Of course, the administration hasn’t been perfect, and I’m sure I could come up with a list of things I don’t like, but here is Maddow’s list, with the video below. This will be a hard act to follow for sure.
1. High school graduation rate hit 83% (highest in history).
2. Unemployment from 10% to 4.7%.
3. Eighty two straight months of private sector job growth (longest streak in history).
4. Put a rover on Mars.
5. First drop in federal prison population in decades.
6. The number of homeless veterans was cut in half (almost half, 47%).
7. Sixteen countries gave up their highly enriched uranium stores
8. First biannual nuclear security summits
9. Credit card companies can no longer raise interest rates without notification.
10. Federal government can no longer terminate employment because of sexual orientation or gender identity.

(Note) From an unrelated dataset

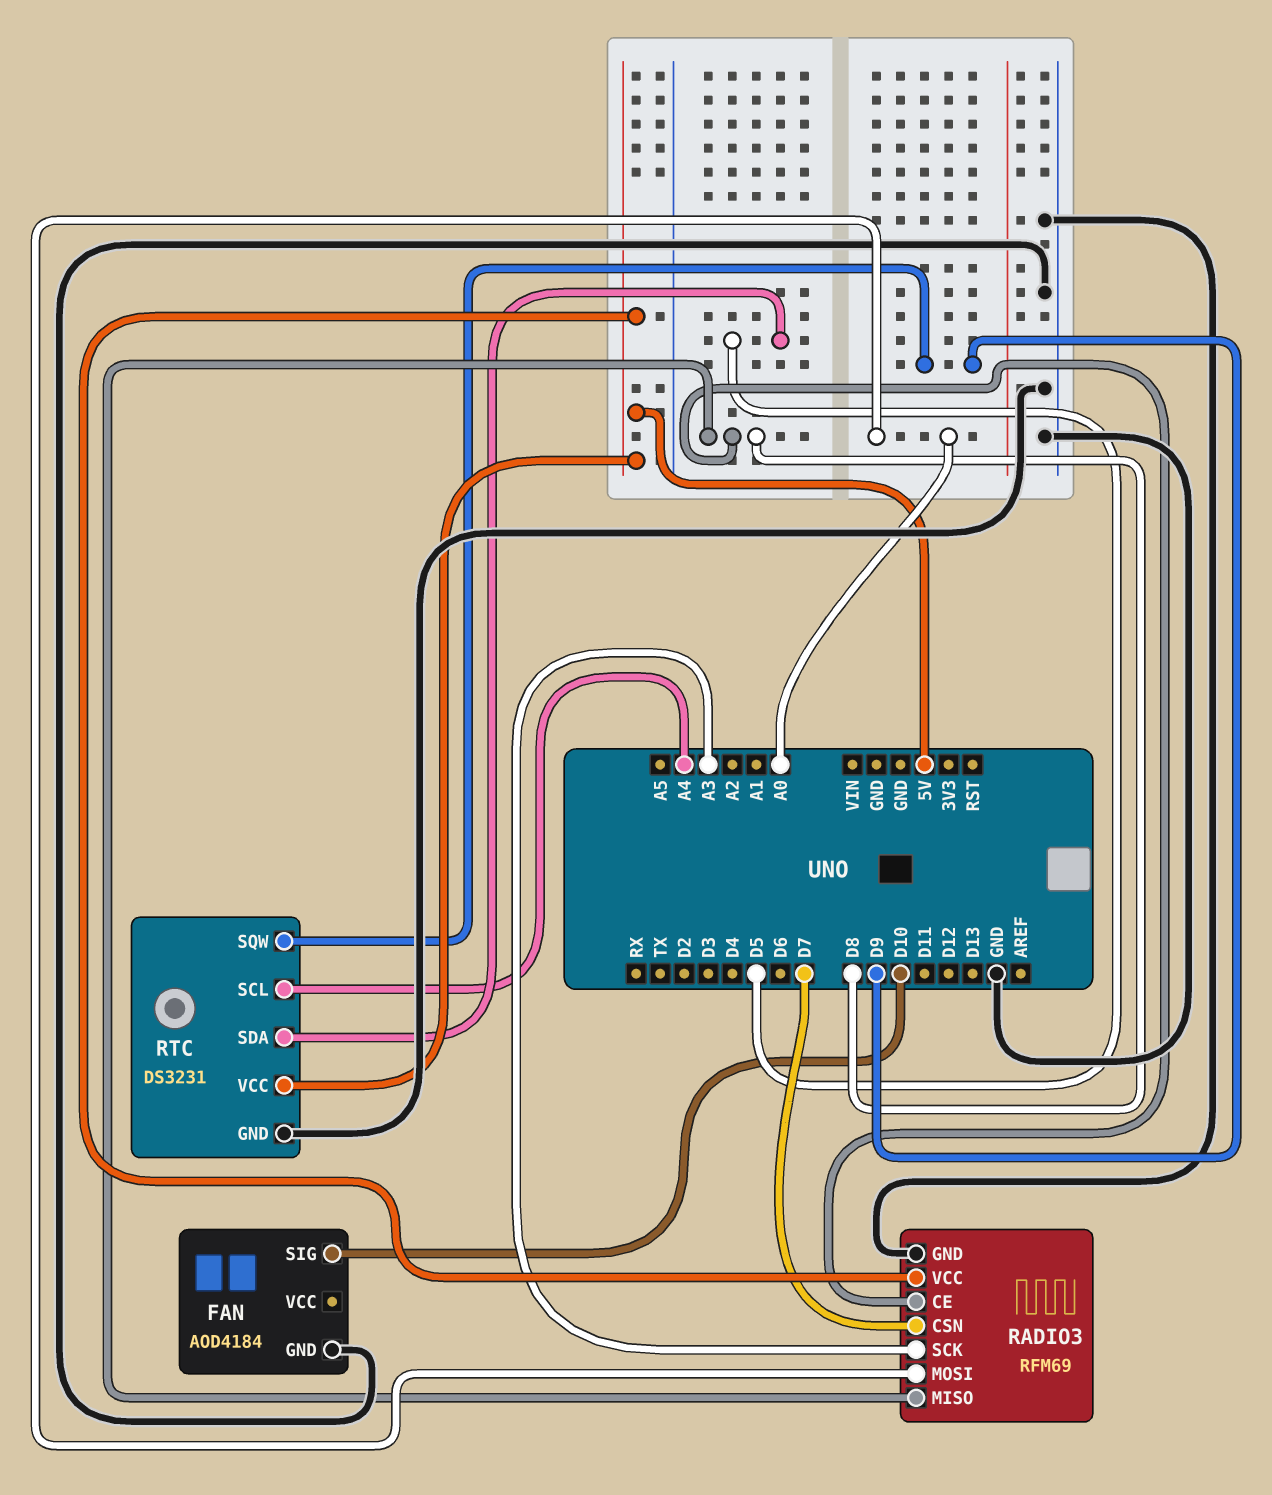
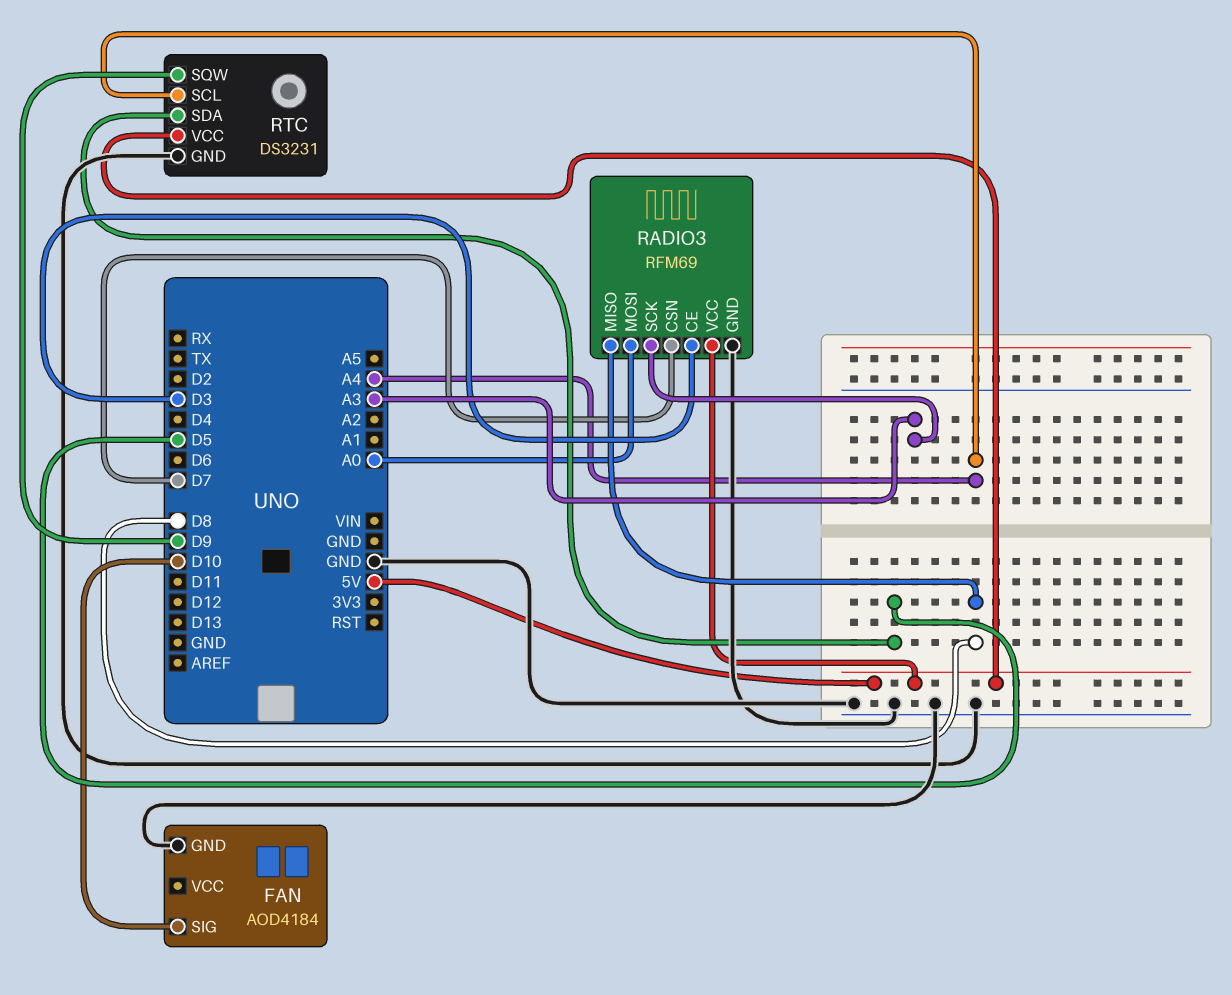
RADIO3 pin CE: D8 -> D3

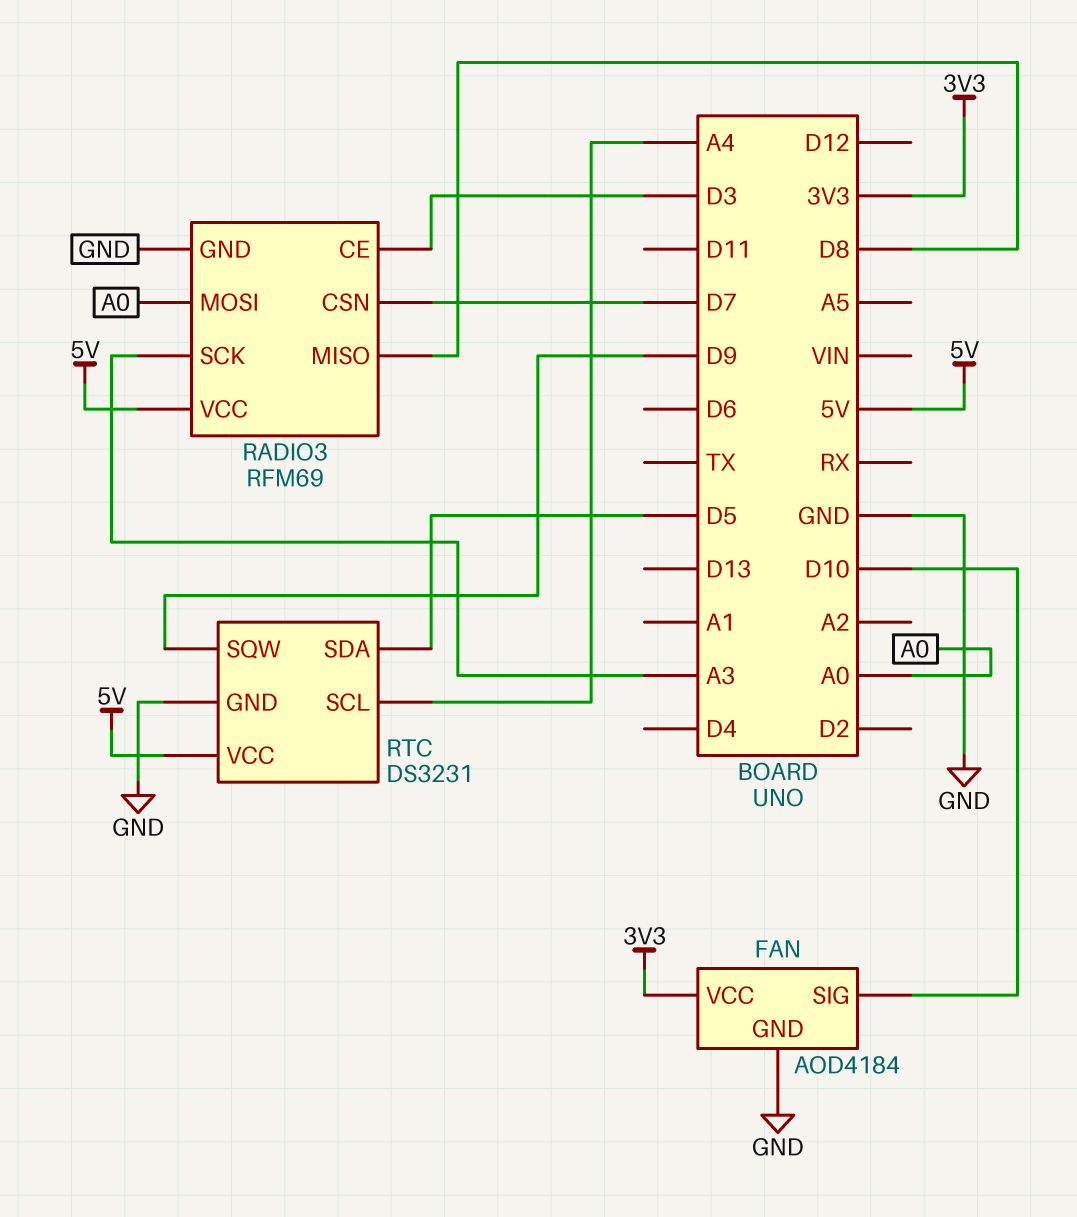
FAN pin VCC: none -> 3V3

11. Dependence of foreign oil fell
12. Public access to Bin Laden’s bookshelf, as a result of killing Bin Laden.
13. Nation’s first chief technology officer appointed.
14. Syria’s chemical weapons arsenal was destroyed.
15. US government ban on torture.
16. Opened US embassy in Cuba.
17. Removed ban on stem cell research
18. Added billions of dollars of funding to the VA for mental health services.
19. First administration to voluntarily release list of White House visitors.
20. Gave same-sex couples all the rights of other couples.
21. FDA started regulating tobacco.
22. Reduced deficit from 9.8% of GDP to 3.2% of GDP.
23. Implemented stress test for banks to prevent them from crashing the economy if they fail.
24. Banks can no longer use deposits for risky investments.
25. Dismantled government anti-terrorism registry based on religion.
26. Cracked down on for-profit colleges that took tuition dollars with little chance of graduation.
27. Banned solitary confinement for juveniles in federal prisons.
28. Shut down secret overseas prisons.
29. Revoked secrecy order for return of remains of fallen military, allowing press to document the return.
30. Covered travel expenses for family of fallen military members to be present when remains are returned.
31. Removed ban on women in combat as well as ban on gay and trans members of the military.
32. Improved solvency of Medicare by slowing growth of healthcare costs under Obamacare.
33. Saved US auto industry.
34. Moved money from bank student loan programs to Pell Grants.
35. Prevented denial of health insurance coverage because of a pre-existing condition.
36. Women can no longer be charged more for health insurance because of their biological sex.
37. Removed lifetime caps on coverage.
38. Increased the number of insured Americans by 20 million, and dropped percent of uninsured Americans to single digits for the first time ever.
39. Appointed most diverse cabinet in history and a record number of women and minority judges, including the first Latina Supreme Court Justice.